「丑の刻参り」とは
「丑の刻参り」という言葉を聞いたことがありますか? この言葉は「丑の刻」と「お参り」、2つの言葉が合わさってできた言葉。まずは言葉の意味を解説していきましょう。
「丑の刻」は昔の日本の時刻を表す言葉
現在一般的に使われているのは1日を24時間とする定時法という方法。これは明治6年(1873)から採用されました。
しかしそれ以前の日本では、1日を12分割し、それぞれに干支の十二支(子・丑・寅・卯・辰・巳・午・未・申・酉・戌・亥)を当てはめる十二辰刻(じゅうにしんこく)という方法で時刻を表していました。

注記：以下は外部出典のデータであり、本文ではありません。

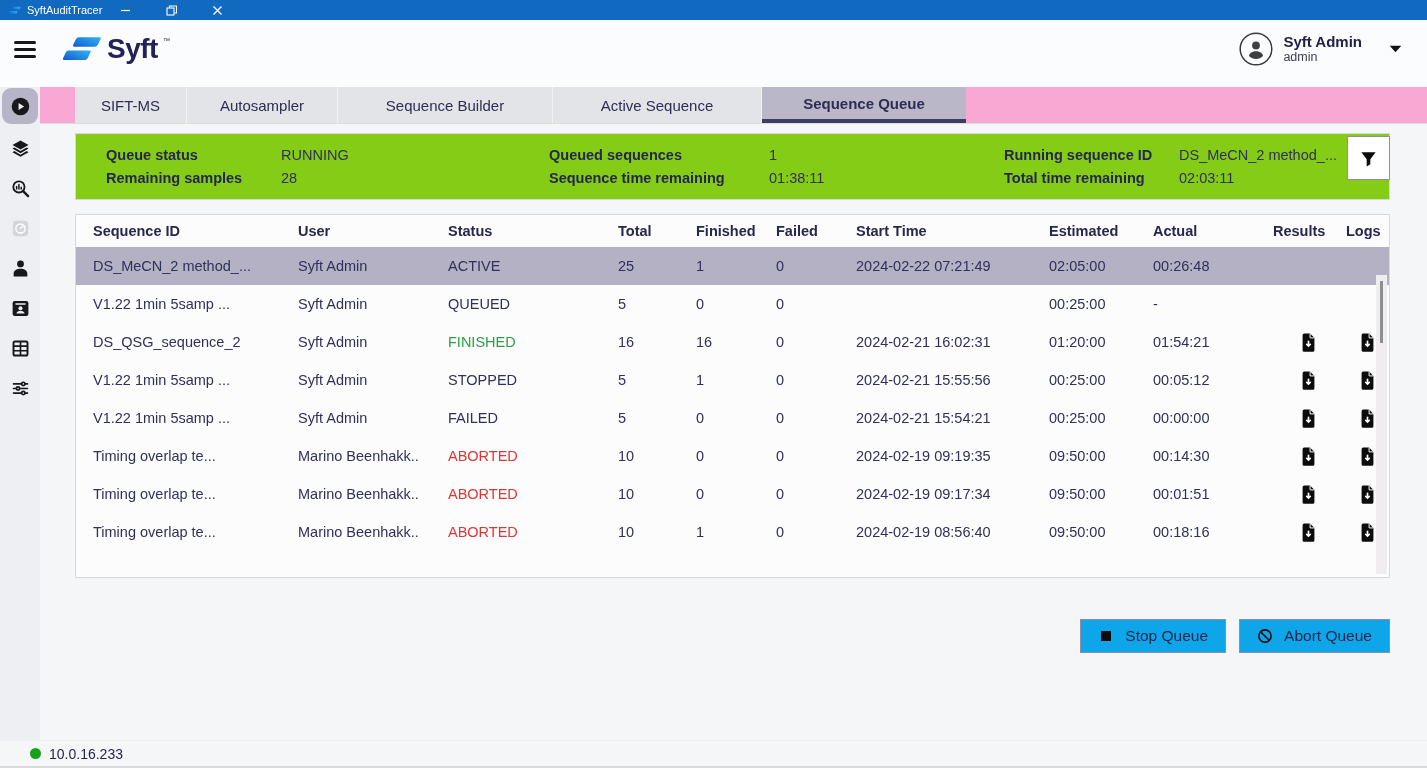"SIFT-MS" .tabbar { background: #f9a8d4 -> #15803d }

十二支の最初である子(ね)の刻は夜中の0時を中心とする前日の23時~1時、次の丑(うし)の刻は1~3時、と順番に当てはめていました。「丑の刻」は午前1時から3時ごろを表しています。
そして「参り」は言葉通り、神社にお参りすること。つまり「丑の刻参り」は午前1時から3時の間に神社にお参りするという意味の言葉です。
参考:国立天文台 暦wiki
:セイコーミュージアム銀座
丑の刻に行われる呪いの儀式?
「草木も眠る丑三つ時」

怪談の口上として有名なこの言葉でもわかるとおり、丑の刻は草木も眠っていると思われるほど静か。この言葉が生まれた頃にはコンビニも街灯もないので、辺りはもちろん真っ暗だったはずです。
ではそんな時間に神社にお参りする目的はなんだったのでしょうか。
誰にも見られてはいけない呪いの儀式
「丑の刻参り」の目的とは、呪い。裏切りや嫉妬など絶対に許せないことをした相手に、鬼の力を借りて仕返しをするための儀式が「丑の刻参り」なのです。
実は江戸時代以前には、十二支で方角も表していました。中でも現在の北東に当たる「丑寅(うしとら)」は、鬼が出入りする不吉な方角と信じられていました。
さらに真っ暗な「丑の刻」に「丑寅の方角」を向くと鬼の力を借りることができる、とも考えられていたんです。
そのため他人の不幸を祈る呪いの儀式は「丑の刻」を選んで行われたのでした。
現在でも北東は「鬼門」と呼ばれ、家を建てる際には気を配る必要があるとも言われています。
「丑の刻参り」の作法とは
白装束と藁人形
では「丑の刻参り」とは、具体的にどんなことをするのでしょうか。
たくさんの民話や伝説が残る、岩手県遠野市の博物館の投稿を見てみましょう。
※その他顔やからだを赤く塗る、など、諸説あります。
この図には鏡を身につけた白衣の女性が、藁人形を手に持っている様子が描かれています。
この藁人形を呪う相手に見立て、境内の樹木に五寸釘で打ち付けるのが「丑の刻参り」。誰にも見られずに7日間お参りを続けると、呪いがかなうと言われていました。
逆さにかぶってろうそくを灯した「五徳」とは、現在もガスコンロなどで使われる金属製の台のことです。

平家物語や謡曲が起源という説も
「丑の刻参り」の始原は「平家物語 剣の巻」や、謡曲「鉄輪(かんなわ)」などに登場する「宇治の橋姫(うじのはしひめ)」とも言われています。この物語には、京都の貴船神社で丑の刻参りをする橋姫が登場します。
貴船神社には現在でも丑の刻参りに関する解説板があるほか、京都市内には橋姫が頭にかぶっていた鉄輪(かなわ)を置いたとされる「鉄輪掛石」や、「鉄輪井戸」などの史蹟も残っています。
興味があれば、なぜその装束になったのか、なども調べてみてはいかがでしょうか。
参考:京都先端化学大学学術リポジトリ江戸・明治時代の庶民風俗(3)
:レファレンス共同データベース
「丑の刻参り」は昔の日本に伝わる呪いの儀式
現在では法律違反
現在は深夜でも真っ暗という場所は減り、人通りも多くなりました。また寺社の敷地は私有地であり、現代において丑の刻参りをすることは法律違反となります。数年前には実際に逮捕された例もあるので、軽い気持ちで真似をするのは絶対にやめましょう。
「丑の刻」や「丑寅の方角」が使われていた時代の呪いの儀式、「丑の刻参り」。夏休みに怖い話を聞いたら、思い出してみてくださいね。